Per dirla tutta, un pizza o una pagnotta fatte interamente con grano Tumminia o Perciasecchi –o “in purezza”, come dicono ora quelli che se la tirano– non sarebbe certo così agevole da panificare né tantomeno così gradita al nostro palato.
Ma la fiera delle mezze verità non finisce qui: anche la diceria, molto diffusa, secondo cui i grani antichi presenterebbero minori quantità di glutine non si basa su fondamenti scientifici validi, ribadisce Russo:
“Pure fandonie. I grani antichi e i grani moderni contengono quantità di glutine pressoché paragonabili. Quello che cambia è la qualità del glutine che risulta meno elastico e meno tenace nelle varietà da conservazione“.
Caratteristiche che comunque non rendono questi grani adatti all’alimentazione dei celiaci: per quanto di diversa qualità e di minor “forza”, il glutine, nei grani da conservazione, è comunque presente, e diffondere informazioni sbagliate in merito al suo consumo in caso di intolleranze o allergie può contribuire ad alimentare mode e comportamenti anche rischiosi.
“Il rischio – continua Russo – è di trasformare un’opportunità di sviluppo in una moda passeggera“.
Insomma, una moda, quella dei grani antichi e nostrani, che al momento non pare supportata da un sufficiente livello di chiarezza né di informazione, oltre a essere potenzialmente deleteria per uno dei pilastri della nostra alimentazione, nonchè patrimonio immateriale Unesco, vale a dire la dieta mediterranea (e no, non è una battuta, è realtà).

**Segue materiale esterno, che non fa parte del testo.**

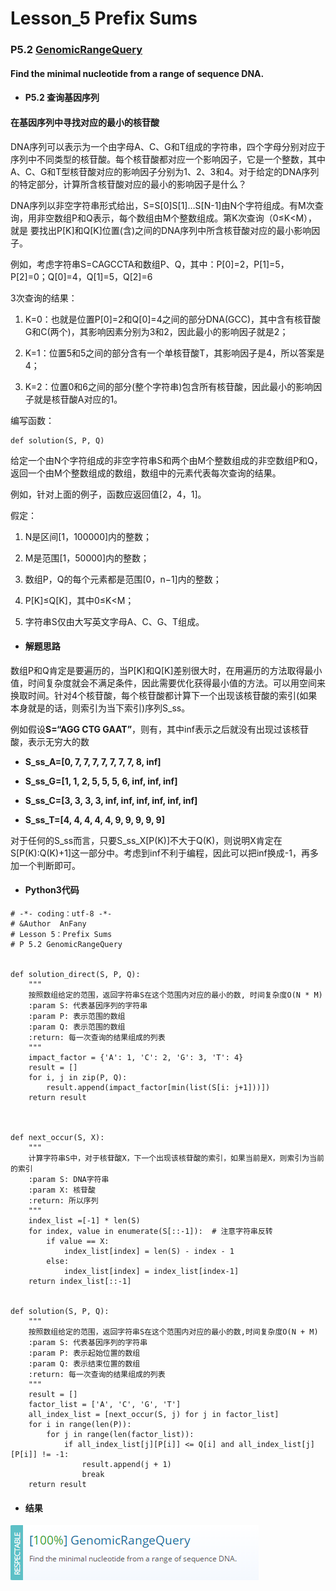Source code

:# Lesson_5 Prefix Sums



### P5.2 [GenomicRangeQuery](https://app.codility.com/programmers/lessons/5-prefix_sums/genomic_range_query/)


#### Find the minimal nucleotide from a range of sequence DNA.

* #### P5.2 查询基因序列


#### 在基因序列中寻找对应的最小的核苷酸


DNA序列可以表示为一个由字母A、C、G和T组成的字符串，四个字母分别对应于序列中不同类型的核苷酸。每个核苷酸都对应一个影响因子，它是一个整数，其中
A、C、G和T型核苷酸对应的影响因子分别为1、2、3和4。对于给定的DNA序列的特定部分，计算所含核苷酸对应的最小的影响因子是什么？

DNA序列以非空字符串形式给出，S=S[0]S[1]…S[N-1]由N个字符组成。有M次查询，用非空数组P和Q表示，每个数组由M个整数组成。第K次查询（0≤K<M），就是
要找出P[K]和Q[K]位置(含)之间的DNA序列中所含核苷酸对应的最小影响因子。

例如，考虑字符串S=CAGCCTA和数组P、Q，其中：P[0]=2，P[1]=5，P[2]=0；Q[0]=4，Q[1]=5，Q[2]=6

3次查询的结果：

1. K=0：也就是位置P[0]=2和Q[0]=4之间的部分DNA(GCC)，其中含有核苷酸G和C(两个)，其影响因素分别为3和2，因此最小的影响因子就是2；

2. K=1：位置5和5之间的部分含有一个单核苷酸T，其影响因子是4，所以答案是4；

3. K=2：位置0和6之间的部分(整个字符串)包含所有核苷酸，因此最小的影响因子就是核苷酸A对应的1。


编写函数：

```
def solution(S, P, Q)
```

给定一个由N个字符组成的非空字符串S和两个由M个整数组成的非空数组P和Q，返回一个由M个整数组成的数组，数组中的元素代表每次查询的结果。

例如，针对上面的例子，函数应返回值[2，4，1]。


假定：

  1. N是区间[1，100000]内的整数；

  2. M是范围[1，50000]内的整数；

  3. 数组P，Q的每个元素都是范围[0，n−1]内的整数；

  4. P[K]≤Q[K]，其中0≤K<M；

  5. 字符串S仅由大写英文字母A、C、G、T组成。


* #### 解题思路

数组P和Q肯定是要遍历的，当P[K]和Q[K]差别很大时，在用遍历的方法取得最小值，时间复杂度就会不满足条件，因此需要优化获得最小值的方法。可以用空间来换取时间。针对4个核苷酸，每个核苷酸都计算下一个出现该核苷酸的索引(如果本身就是的话，则索引为当下索引)序列S_ss。

例如假设**S=“AGG CTG GAAT”**，则有，其中inf表示之后就没有出现过该核苷酸，表示无穷大的数

* **S_ss_A=[0, 7, 7, 7, 7, 7, 7, 7, 8, inf]**

* **S_ss_G=[1, 1, 2, 5, 5, 5, 6, inf, inf, inf]**

* **S_ss_C=[3, 3, 3, 3, inf, inf, inf, inf, inf, inf]** 

* **S_ss_T=[4, 4, 4, 4, 4, 9, 9, 9, 9, 9]**

对于任何的S_ss而言，只要S_ss_X[P(K)]不大于Q(K)，则说明X肯定在S[P(K):Q(K)+1]这一部分中。考虑到inf不利于编程，因此可以把inf换成-1，再多加一个判断即可。

* #### Python3代码

```
# -*- coding：utf-8 -*-
# &Author  AnFany
# Lesson 5：Prefix Sums
# P 5.2 GenomicRangeQuery


def solution_direct(S, P, Q):
    """
    按照数组给定的范围，返回字符串S在这个范围内对应的最小的数, 时间复杂度O(N * M)
    :param S: 代表基因序列的字符串
    :param P: 表示范围的数组
    :param Q: 表示范围的数组
    :return: 每一次查询的结果组成的列表
    """
    impact_factor = {'A': 1, 'C': 2, 'G': 3, 'T': 4}
    result = []
    for i, j in zip(P, Q):
        result.append(impact_factor[min(list(S[i: j+1]))])
    return result



def next_occur(S, X):
    """
    计算字符串S中，对于核苷酸X，下一个出现该核苷酸的索引，如果当前是X，则索引为当前的索引
    :param S: DNA字符串
    :param X: 核苷酸
    :return: 所以序列
    """
    index_list =[-1] * len(S)
    for index, value in enumerate(S[::-1]):  # 注意字符串反转
        if value == X:
            index_list[index] = len(S) - index - 1
        else:
            index_list[index] = index_list[index-1]
    return index_list[::-1]


def solution(S, P, Q):
    """
    按照数组给定的范围，返回字符串S在这个范围内对应的最小的数,时间复杂度O(N + M)
    :param S: 代表基因序列的字符串
    :param P: 表示起始位置的数组
    :param Q: 表示结束位置的数组
    :return: 每一次查询的结果组成的列表
    """
    result = []
    factor_list = ['A', 'C', 'G', 'T']
    all_index_list = [next_occur(S, j) for j in factor_list]
    for i in range(len(P)):
        for j in range(len(factor_list)):
            if all_index_list[j][P[i]] <= Q[i] and all_index_list[j][P[i]] != -1:
                result.append(j + 1)
                break
    return result
```


* #### 结果

![image](https://github.com/Anfany/Codility-Lessons-By-Python3/blob/master/L5_Prefix%20Sums/5.2.png)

Non dimentichiamo, inoltre, che uno dei grani “antichi” oggi più popolare, vale a dire l’ormai onnipresente Senatore Cappelli –che è proprio il caso di dirlo, va via come il pane– fu ottenuto nei primi decenni del secolo scorso dal genetista agrario Nazareno Strampelli tramite incroci successivi di semi, nel tentativo di migliorare il grano allora più diffuso, il Rieti, partendo dalla base di una varietà di grano non certo nostrana e autoctona bensì tunisina: la Jeahn Rhetifah.

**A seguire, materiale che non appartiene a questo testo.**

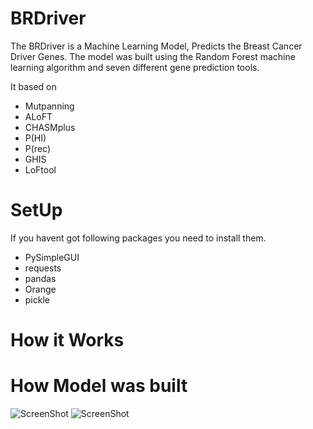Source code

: # BRDriver
The BRDriver is a Machine Learning Model, Predicts the Breast Cancer Driver Genes. The model was built using the Random Forest machine learning algorithm and seven different gene prediction tools.

It based on
- Mutpanning
- ALoFT
- CHASMplus
- P(HI)
- P(rec)
- GHIS
- LoFtool

# SetUp
If you havent got following packages you need to install them.
- PySimpleGUI
- requests
- pandas
- Orange
- pickle

# How it Works

# How Model was built
![ScreenShot](https://raw.githubusercontent.com/i-saumitra/Voice-controlled-MP3-Player/master/screenshot.jpg)
![ScreenShot](https://github.com/rajithadp/BRDriver/tree/main/src/images/BRDriver_model.png)
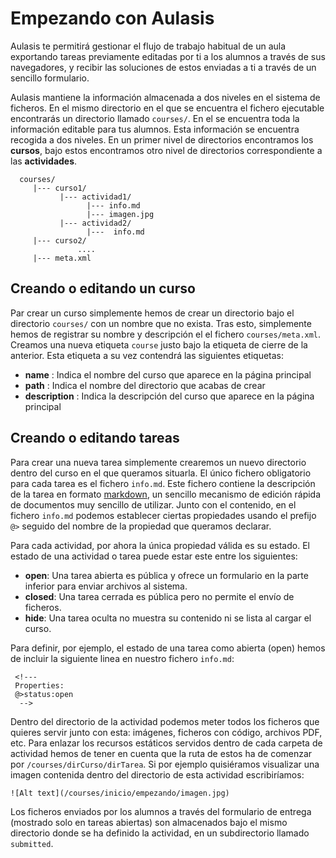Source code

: <!---
Properties:
@>status:close
-->

# Empezando con Aulasis

Aulasis te permitirá gestionar el flujo de trabajo habitual de un aula
exportando tareas previamente editadas por ti a los alumnos a través de sus
navegadores, y recibir las soluciones de estos enviadas a ti a través de un
sencillo formulario.

Aulasis mantiene la información almacenada a dos niveles en el sistema de
ficheros. En el mismo directorio en el que se encuentra el fichero ejecutable
encontrarás un directorio llamado `courses/`. En el se encuentra toda la
información editable para tus alumnos. Esta información se encuentra recogida a
dos niveles. En un primer nivel de directorios encontramos los **cursos**, bajo
estos encontramos otro nivel de directorios correspondiente a las **actividades**.

```
  courses/
     |--- curso1/
           |--- actividad1/
                 |--- info.md
                 |--- imagen.jpg
           |--- actividad2/
                 |---  info.md
     |--- curso2/
               ....
     |--- meta.xml
```

## Creando o editando un curso

Par crear un curso simplemente hemos de crear un directorio bajo el directorio
`courses/` con un nombre que no exista. Tras esto, simplemente hemos de
registrar su nombre y descripción el el fichero `courses/meta.xml`. Creamos una
nueva etiqueta `course` justo bajo la etiqueta de cierre de la anterior. Esta
etiqueta a su vez contendrá las siguientes etiquetas:

   - **name** : Indica el nombre del curso que aparece en la página principal
   - **path** : Indica el nombre del directorio que acabas de crear
   - **description** : Indica la descripción del curso que aparece en la página principal


## Creando o editando tareas

Para crear una nueva tarea simplemente crearemos un nuevo directorio
dentro del curso en el que queramos situarla. El único fichero
obligatorio para cada tarea es el fichero `info.md`. Este fichero
contiene la descripción de la tarea en formato
[markdown](http://es.wikipedia.org/wiki/Markdown), un sencillo
mecanismo de edición rápida de documentos muy sencillo de
utilizar. Junto con el contenido, en el fichero `info.md` podemos
establecer ciertas propiedades usando el prefijo `@>` seguido del
nombre de la propiedad que queramos declarar.

Para cada actividad, por ahora la única propiedad válida es su
estado. El estado de una actividad o tarea puede estar este entre los
siguientes:

   - **open**: Una tarea abierta es pública y ofrece un formulario en
       la parte inferior para enviar archivos al sistema.
   - **closed**: Una tarea cerrada es pública pero no permite el envío
       de ficheros.
   - **hide**: Una tarea oculta no muestra su contenido ni se lista al
       cargar el curso.

Para definir, por ejemplo, el estado de una tarea como abierta (open)
hemos de incluir la siguiente linea en nuestro fichero `info.md`:

```
 <!---
 Properties:
 @>status:open
  -->
```

Dentro del directorio de la actividad podemos meter todos los ficheros
que quieres servir junto con esta: imágenes, ficheros con código,
archivos PDF, etc. Para enlazar los recursos estáticos servidos dentro
de cada carpeta de actividad hemos de tener en cuenta que la ruta de
estos ha de comenzar por `/courses/dirCurso/dirTarea`. Si por ejemplo
quisiéramos visualizar una imagen contenida dentro del directorio de
esta actividad escribiríamos:

```
![Alt text](/courses/inicio/empezando/imagen.jpg)
```

 Los ficheros enviados por los alumnos a través del formulario de entrega
(mostrado solo en tareas abiertas) son almacenados bajo el mismo directorio
donde se ha definido la actividad, en un subdirectorio llamado `submitted`.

In conclusione, quindi, ben vengano –o meglio ritornino– i grani antichi, salvaguardati dalle mani di agricoltori lungimiranti che, nei decenni, sono riusciti a custodire e conservare il patrimonio genetico dei semi, ma non disprezziamo i nostri comuni, moderni grani di tutti i giorni: sono loro che ci regalano la morbida biovetta e la fragrante pizza che tanto amiamo: non dimentichiamolo.